Он наклонился, покопался под прилавком и вылез обратно с какой-то грязно-серой визиткой:
— Отправляйтесь в портовый квартал. Отдайте это уборщику в баре «Тридцать три селедки». Он проведет вас.
Я горячо поблагодарила и пошла к выходу из ломбарда.
— Но я бы все-таки не продавал! — крикнул мне в спину ростовщик.
— Это всего лишь значок, пустая формальность, — соврала я и вышла в темный башенный подъезд.
* * *
Большая часть города Пик Волн была застроена округлыми домиками, похожими на юрты Иджикаяна. Для них шэрхен использовали тот же черный, губчатый материал, что и для спиралевидных башен. Из-за темного цвета, занимающего в городе главную роль (здания, скалы, сосны), он казался мрачным даже в солнечный июньский день.
Я поежилась. Чернота архитектуры давила на мою и без того ослабленную одиночеством психику. Единственное, что чуть примиряло меня с этим городом — это понимание того, что Полынь прожил тут пятнадцать лет.
Пятнадцать лет! Получается, все детство? Все подростковые годы куратора прошли здесь, за изучением запредельной магии Ходящих? Я представила себе маленького, насупленного, лохматого Полынь, уворачивающегося из-под лошадиных копыт на оживленных улицах Рэй-Шнарра, и мне немного полегчало. Хоть что-то общее у нас с этим городом есть. Жить можно.

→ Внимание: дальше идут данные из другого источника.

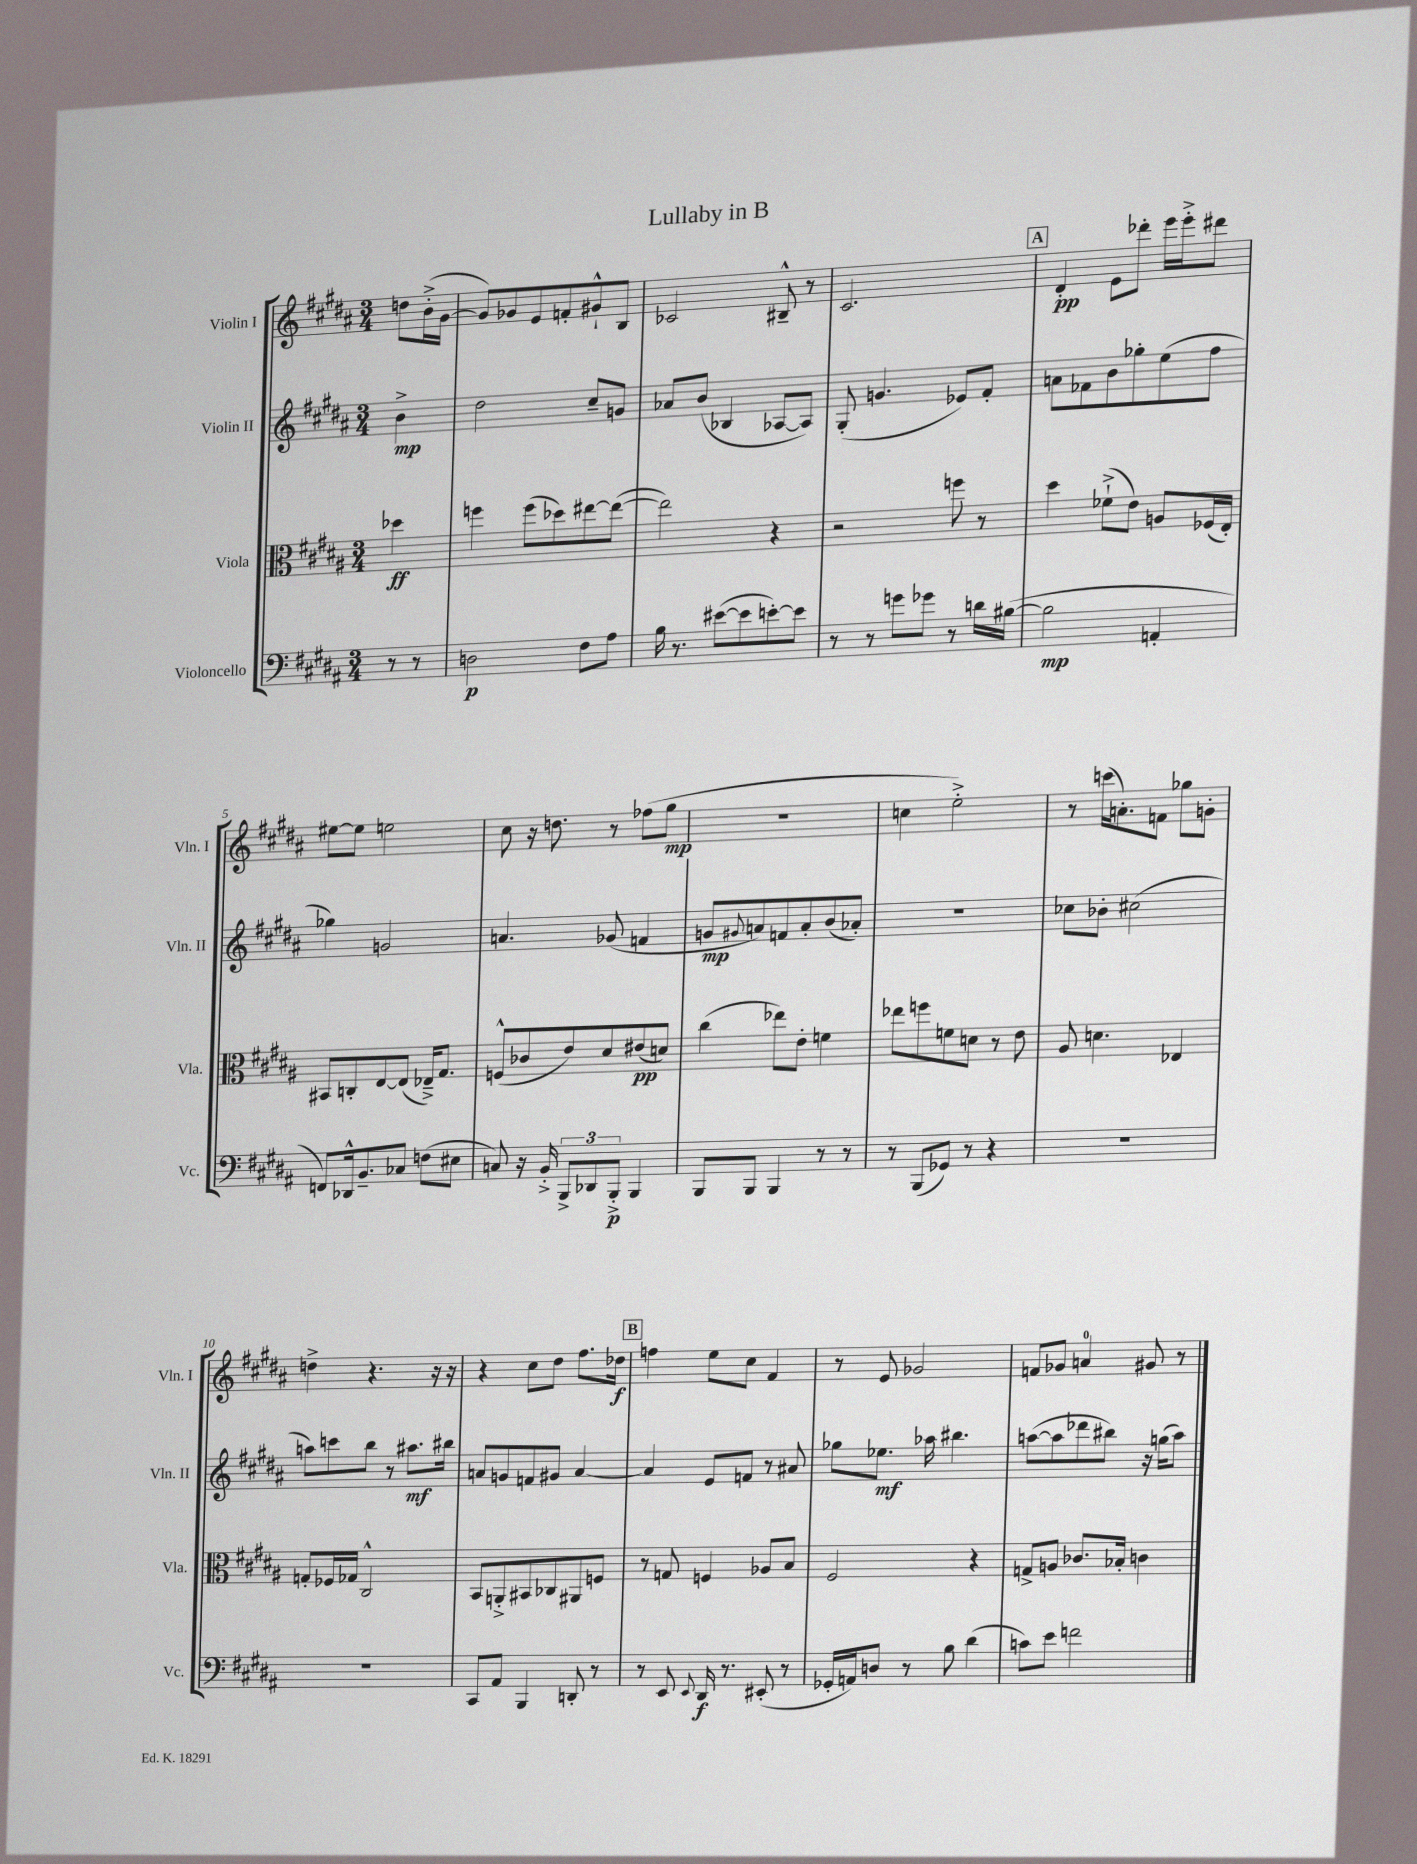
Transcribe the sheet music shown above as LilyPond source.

\header { title = "Lullaby in B" }
<<
\new StaffGroup <<
\new Staff = "s0" \with { instrumentName = "Violin I" shortInstrumentName = "Vln. I" } {
    \clef treble \key b \major \numericTimeSignature \time 3/4 \partial 4
    d''8 b'16-.->( gis'16~ |
    gis'8) ges'8 e'8 f'8-. gis'8-!-^ b8 |
    ces'2 bis8---^ r8 |
    cis'2. |
    \mark \markup { \box "A" } dis'4-.\pp e'8 des'''8-. e'''16 e'''16-.-> dis'''8 |
    eis''8~ eis''8 e''2 |
    cis''8 r16 d''8. r8 fes''8( gis''8\mp |
    R2. |
    c''4 e''2-.->) |
    r8 c'''16( a'8.-.) f'8 ges''8 g'8-. |
    d''4-> r4. r16 r16 |
    r4 cis''8 dis''8 fis''8. des''16\f |
    \mark \markup { \box "B" } f''4 e''8 cis''8 fis'4 |
    r8 e'8 ges'2 |
    f'8 ges'8 a'4-0 gis'8 r8 \bar "|." |
}
\new Staff = "s1" \with { instrumentName = "Violin II" shortInstrumentName = "Vln. II" } {
    \clef treble \key b \major \numericTimeSignature \time 3/4 \partial 4
    b'4->\mp |
    dis''2 cis''8-- g'8 |
    aes'8 b'8( bes4 aes8~ aes8) |
    gis8-.( g'4. ees'8) fis'8-. |
    \mark \markup { \box "A" } a'8 fes'8 b'8 ges''8-. e''8( fis''8 |
    ges''4) g'2 |
    a'4. ges'8( f'4 |
    g'8\mp \appoggiatura { gis'8 } a'8) f'8 a'8-. b'8( aes'8-.) |
    R2. |
    ces''8 bes'8-. cis''2( |
    a''8) c'''8 b''8 r8 ais''8.\mf bis''16 |
    a'8 g'8 f'8 gis'8 a'4~ |
    \mark \markup { \box "B" } a'4 e'8 f'8 r8 ais'8 |
    ges''8 ees''8.\mf aes''16 bis''4. |
    a''8~( a''8 des'''8 bis''8) r16 g''16( a''8) \bar "|." |
}
\new Staff = "s2" \with { instrumentName = "Viola" shortInstrumentName = "Vla." } {
    \clef alto \key b \major \numericTimeSignature \time 3/4 \partial 4
    des''4\ff |
    f''4 f''8( des''8) eis''8~ eis''8~( |
    eis''2) r4 |
    r2 f''8 r8 |
    \mark \markup { \box "A" } dis''4 fes'8-!->( e'8) a8 fes16( e16-.) |
    bis,8 c8-. e8~ e8( ees16--->) gis8. |
    f8-^( ces'8 e'8) dis'8 eis'8\pp( d'8) |
    cis''4( ees''8) e'8-. f'4 |
    ees''8 f''8 f'8 d'8 r8 e'8 |
    ais8 d'4. ees4 |
    g8-. fes16 ges16 cis2-^ |
    b,8 a,8-.-> bis,8 ces8 ais,8 f8 |
    \mark \markup { \box "B" } r8 g8 f4 aes8 b8 |
    fis2 r4 |
    g8-> a8 ces'8. bes16-. c'4 \bar "|." |
}
\new Staff = "s3" \with { instrumentName = "Violoncello" shortInstrumentName = "Vc." } {
    \clef bass \key b \major \numericTimeSignature \time 3/4 \partial 4
    r8 r8 |
    d2\p fis8 ais8 |
    b16 r8. eis'8~( eis'8 e'8~-.) e'8 |
    r8 r8 g'8 ges'8 r8 d'16 bis16~( |
    \mark \markup { \box "A" } bis2\mp a,4-. |
    f,8) des,16-^ b,8.-- ces8 f8( eis8 |
    c8) r16 b,16-.-> \tuplet 3/2 { b,,8-> des,8 b,,8-.->\p } b,,4 |
    b,,8 b,,8 b,,4 r8 r8 |
    r8 b,,8( ges,8) r8 r4 |
    R2. |
    R2. |
    cis,8 ais,8 b,,4 d,8-. r8 |
    \mark \markup { \box "B" } r8 e,8 \appoggiatura { e,8 } dis,16\f r8. eis,8-.( r8 |
    ges,16-. a,16) d8 r8 b8 dis'4( |
    c'8) e'8 f'2 \bar "|." |
}
>>
>>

Портовый квартал встретил меня запахами гнили, рыбы, потных тел. В Пике Волн вечерело, и толпы моряцкого народа косяками плыли туда и сюда. От общего потока отделялись ручейки посетителей, вливающихся в кабаки и таверны. Я шла, слегка расставив локти — необходимый градус самозащиты. Какой-то бойкий мальчишка попробовал вытащить у меня отсутствующий кошелек, за что мигом схлопотал оплеуху.
— Злыдня! — обиженно возопил он и юрко скрылся в толпе.
Дело было на набережной, у самого парапета. После слов мальчишки я перегнулась через перила и обеспокоенно заглянула в темные воды гавани.
Злыдня?
Отражение было сложно разобрать. Такое же, как и остальные — ничем не выделяющееся, черное отражение в дрожащей воде.